FRONT SYNDICAL DE CLASSE : Urgence sociale et mobilisation générale
Depuis plus de deux mois, les Gilets Jaunes animent un vaste mouvement social, d'ampleur historique et massivement soutenu dans leur diversité par les classes populaires qui n’arrivent plus à joindre les deux bouts.
Pouvoir d’achat, justice fiscale, lutte contre les privilèges, défense des services publics, affirmation d’une conscience populaire démocratique contre le mépris professé par l’oligarchie… ce sont bien des revendications progressistes qui se sont imposées par-delà le message initial du ras le bol des taxes, sur lequel la macronie a espéré au début pouvoir surfer pour accélérer son programme de destruction des conquis du programme du Conseil National de la Résistance autour du thème cher aux libéraux : moins d'impôts pour moins de services publics.

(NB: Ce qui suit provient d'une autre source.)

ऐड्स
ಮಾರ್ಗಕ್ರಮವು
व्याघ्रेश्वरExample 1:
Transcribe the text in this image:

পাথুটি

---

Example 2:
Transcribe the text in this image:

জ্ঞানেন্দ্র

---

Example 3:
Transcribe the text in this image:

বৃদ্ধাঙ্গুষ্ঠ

Ce mouvement social a mis le pouvoir en difficulté au point de lui faire craindre une insurrection populaire généralisée et de le contraindre à des reculs, certes insuffisants mais bien plus importants que ceux que les organisations syndicales ont pu obtenir depuis des années.

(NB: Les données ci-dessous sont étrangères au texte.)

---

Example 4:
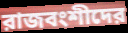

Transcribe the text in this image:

রাজবংশীদের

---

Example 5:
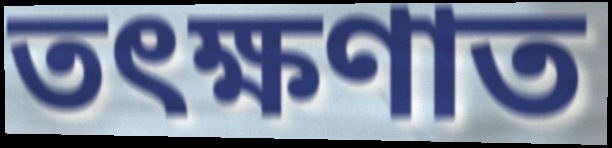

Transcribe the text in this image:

তৎক্ষণাত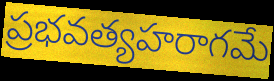
ప్రభవత్యహరాగమేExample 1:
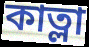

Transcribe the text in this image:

কাত্লা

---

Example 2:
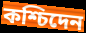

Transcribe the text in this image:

কশ্চিদেন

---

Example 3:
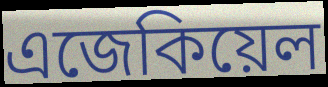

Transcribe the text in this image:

এজেকিয়েল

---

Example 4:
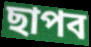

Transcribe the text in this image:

ছাপব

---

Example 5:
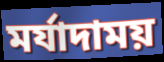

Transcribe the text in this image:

মর্যাদাময়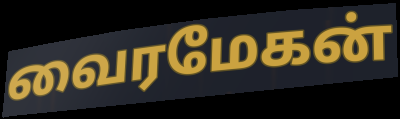
வைரமேகன்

Face à cette situation, le gouvernement, soutenu par une poignée de « foulards rouges » sortant leurs carrés Hermès, s'appuie sur la propagande de masse et sur une répression de grande ampleur qui occasionne blessures, mutilations, arrestations arbitraires, signes chaque jour plus évidents de l'avancée du processus accéléré de fascisation de nos institutions que la très liberticide loi anti-manifestation approfondira encore.
Régression sociale et régression démocratique vont de pair.
En réalité, le pouvoir du CAC 40 et de la troïka (UE, BCE, FMI), incarné par le banquier Macron, a besoin de la dérive totalitaire pour imposer sa politique de classe, qui d'un côté enrichit toujours plus les grands empires financiers, et qui de l'autre détruit les vies du plus grand nombre et les structures qui organisent le lien social.
Et si Macron l’emporte, il aura le champ libre pour finir de détruire ce qui reste du système social français imposé par les luttes sociales : les dossiers Fonction Publique, allocations chômage ou retraites sont déjà ficelés. De même que l'installation d'une démocratie de basse intensité marquée par l’affaiblissement programmé des institutions législatives et judiciaires, garantissant pourtant dans la constitution l'organisation des contre pouvoirs au pouvoir exécutif... Ces contre-réformes ont un objectif très clair, celui de l'affaiblissement de la souveraineté populaire, prise en étau entre contre-réformes des institutions et marche forcée vers une Union Européenne fédérale qui n'a plus besoin que d'un Vice-Consul dans chaque pays membre pour avancer le projet impérialiste d' "intégration européenne".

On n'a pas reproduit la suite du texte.